Exercício proposto: Enumere os epifenómenos que, segundo o excerto abaixo, o cardeal especificou na homilia de 13 de maio.

A edição de ontem, 18 de junho, do diário online “Zenit – o mundo visto de Roma” dá conta de dois movimentos de
cidadania recentemente surgidos em Espanha em torno do cardeal Cañizares, arcebispo de Valencia. Uns, ditos mais
à esquerda, querem censurá-lo e levá-lo à prisão; outros estão a lançar, através
da plataforma CitizenGo, uma campanha
internacional de recolha de assinaturas em defesa do purpurado.
Com
efeito, no passado dia 13 de maio, o prelado denunciou, na sua homilia, aquilo
que entende por legislações “contrárias à família” e ação concertada de “forças políticas e sociais”
que supostamente marcham nesse sentido, especificando três epifenómenos: o império
gay, o feminismo
radical e a
ideologia de género. Sustenta o cardeal que “a
situação é tão grave” e de “consequências tão graves para o futuro da sociedade”,
que hoje é possível considerar a “estabilidade do matrimónio e da família – bem
como o seu apoio e o reconhecimento público – como o primeiro problema social e
de atenção aos mais débeis e às periferias existenciais”.
Depois,
a 29 do mesmo mês, citando Bento XVI, apelou a que as pessoas não se submetessem
a uma ideologia anti-humana ou ao que designou “a última rebelião do homem
contra Deus”, insistindo na índole “insidiosa e destrutiva” da
ideologia de género, que “os poderes globalistas querem impor por meio
de legislações iníquas”, que
não devem, na sua ótica, ser obedecidas.
E,
enquanto reconheceu “a legítima autonomia da esfera temporal”, advertiu que não
podemos submeter-nos a uma mentalidade inspirada no
laicismo, incluindo a ideologia de género, caindo gradualmente, de forma mais ou menos
consciente, na restrição
da liberdade religiosa.
Se
o cardeal for condenado pela corte local, poderá ser punido com a pena de prisão até três anos, apenas por ter apontado a
falsidade duma ideologia que é apresentada como teoria e denunciado a incoerência
dos seus proponentes.
O mencionado diário
alerta para a possibilidade de se, o prelado for condenado ou se a sua
reputação e integridade física ficarem em risco, o episódio poder replicar-se em outros países. Por outro lado,
estranha como “aqueles que tanto falam em tolerância e respeito agora querem criminalizar
as palavras do cardeal”.
Como
não podia deixar de ser, o caso merece-me pertinente comentário.

Material fornecido:
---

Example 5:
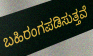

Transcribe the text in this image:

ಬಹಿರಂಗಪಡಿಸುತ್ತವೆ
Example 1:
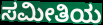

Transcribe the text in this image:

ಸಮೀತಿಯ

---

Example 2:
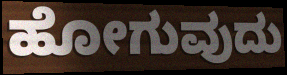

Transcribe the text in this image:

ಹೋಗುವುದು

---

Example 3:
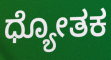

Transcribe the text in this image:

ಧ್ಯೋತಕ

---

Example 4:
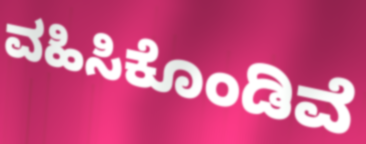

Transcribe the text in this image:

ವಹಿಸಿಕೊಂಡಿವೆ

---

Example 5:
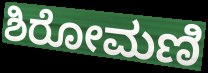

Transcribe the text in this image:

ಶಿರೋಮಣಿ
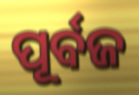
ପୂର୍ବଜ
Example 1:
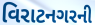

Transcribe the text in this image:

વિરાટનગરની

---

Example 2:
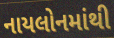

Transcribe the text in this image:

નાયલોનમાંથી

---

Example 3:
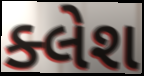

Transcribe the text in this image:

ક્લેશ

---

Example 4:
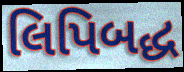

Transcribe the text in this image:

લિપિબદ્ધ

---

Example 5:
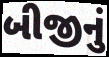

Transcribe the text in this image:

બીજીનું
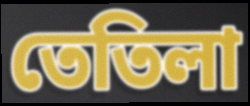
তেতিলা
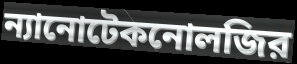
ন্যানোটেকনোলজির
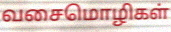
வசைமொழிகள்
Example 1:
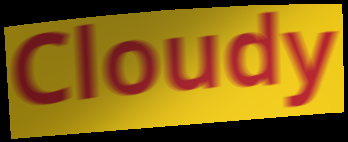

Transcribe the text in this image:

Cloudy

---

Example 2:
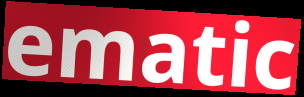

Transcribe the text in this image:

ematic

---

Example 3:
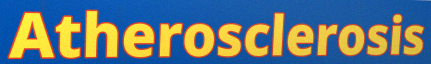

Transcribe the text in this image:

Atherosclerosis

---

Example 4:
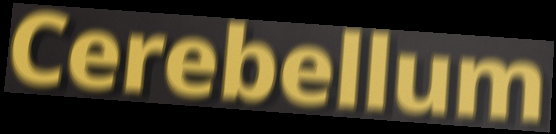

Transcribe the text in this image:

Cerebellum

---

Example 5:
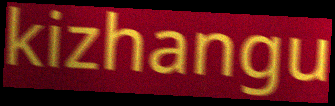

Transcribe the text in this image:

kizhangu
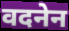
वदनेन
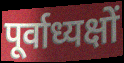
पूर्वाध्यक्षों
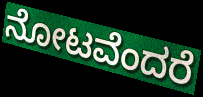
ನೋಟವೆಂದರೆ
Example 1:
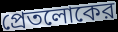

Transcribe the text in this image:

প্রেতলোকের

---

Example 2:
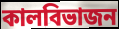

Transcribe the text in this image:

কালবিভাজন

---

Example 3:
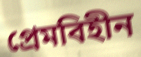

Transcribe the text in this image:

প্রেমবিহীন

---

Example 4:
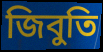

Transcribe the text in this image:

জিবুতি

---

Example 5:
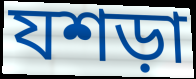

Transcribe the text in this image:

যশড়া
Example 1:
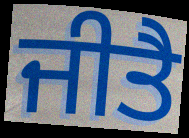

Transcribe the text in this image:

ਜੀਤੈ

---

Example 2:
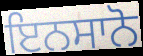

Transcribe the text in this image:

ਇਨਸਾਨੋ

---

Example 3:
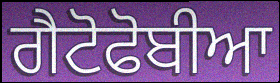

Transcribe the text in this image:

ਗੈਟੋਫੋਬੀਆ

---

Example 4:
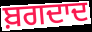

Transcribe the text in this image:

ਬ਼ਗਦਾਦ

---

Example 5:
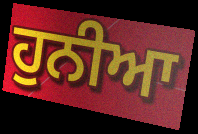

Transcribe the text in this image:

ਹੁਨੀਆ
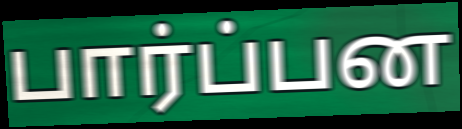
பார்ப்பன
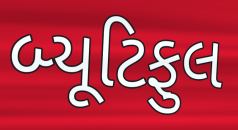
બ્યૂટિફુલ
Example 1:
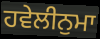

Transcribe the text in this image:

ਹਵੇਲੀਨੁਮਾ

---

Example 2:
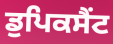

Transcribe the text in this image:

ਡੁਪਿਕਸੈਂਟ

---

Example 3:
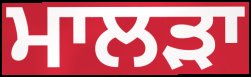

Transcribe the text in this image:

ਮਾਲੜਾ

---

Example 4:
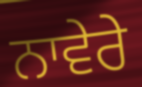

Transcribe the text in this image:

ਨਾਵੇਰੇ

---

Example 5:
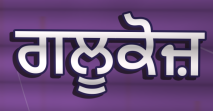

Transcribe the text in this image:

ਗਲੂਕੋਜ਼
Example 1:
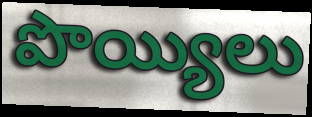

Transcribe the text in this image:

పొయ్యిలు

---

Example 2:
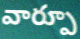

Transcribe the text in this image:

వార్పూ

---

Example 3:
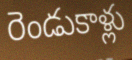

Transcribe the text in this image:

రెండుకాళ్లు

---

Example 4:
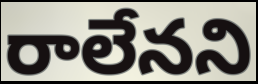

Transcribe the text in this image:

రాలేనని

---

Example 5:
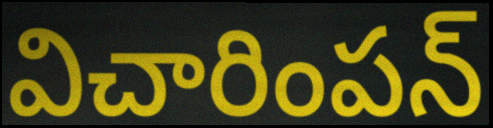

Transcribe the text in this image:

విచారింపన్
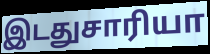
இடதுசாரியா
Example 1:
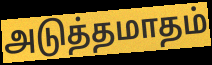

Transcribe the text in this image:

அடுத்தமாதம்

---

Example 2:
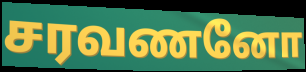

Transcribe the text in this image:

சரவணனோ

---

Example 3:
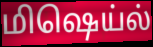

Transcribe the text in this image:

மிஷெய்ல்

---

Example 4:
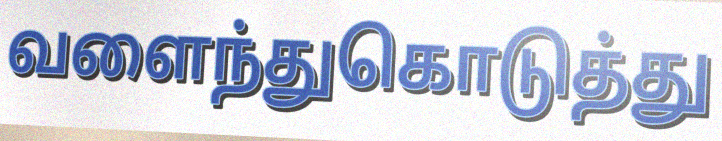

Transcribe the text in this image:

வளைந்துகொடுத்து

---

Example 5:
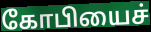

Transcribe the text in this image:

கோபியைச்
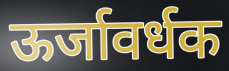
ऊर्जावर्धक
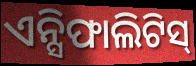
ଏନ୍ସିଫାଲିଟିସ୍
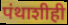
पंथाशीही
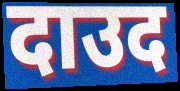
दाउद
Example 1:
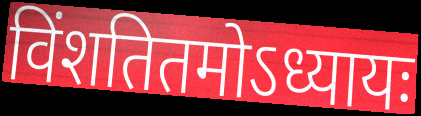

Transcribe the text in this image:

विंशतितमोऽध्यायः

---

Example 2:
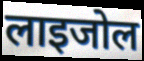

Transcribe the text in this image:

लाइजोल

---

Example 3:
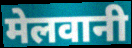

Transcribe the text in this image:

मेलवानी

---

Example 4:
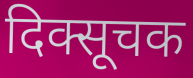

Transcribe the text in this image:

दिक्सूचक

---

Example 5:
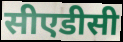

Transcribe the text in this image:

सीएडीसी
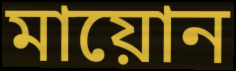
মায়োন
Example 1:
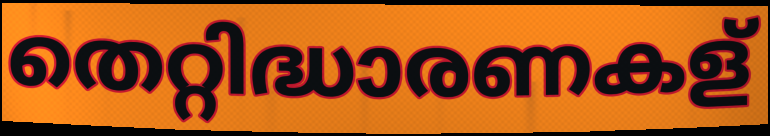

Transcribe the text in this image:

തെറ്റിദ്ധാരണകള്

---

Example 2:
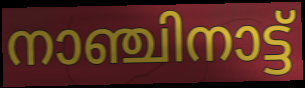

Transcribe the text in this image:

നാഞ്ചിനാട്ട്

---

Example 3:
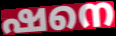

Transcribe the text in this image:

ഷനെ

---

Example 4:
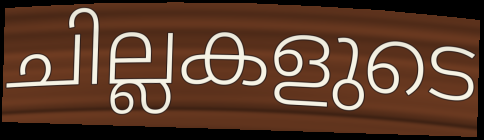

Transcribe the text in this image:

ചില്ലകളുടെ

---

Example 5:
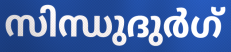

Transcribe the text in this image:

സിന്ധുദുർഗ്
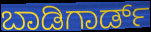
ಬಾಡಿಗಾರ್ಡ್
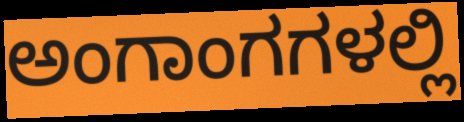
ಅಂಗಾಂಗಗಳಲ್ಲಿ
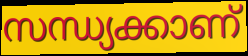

Resposta à tarefa: O império gay, o feminismo radical e a ideologia de género.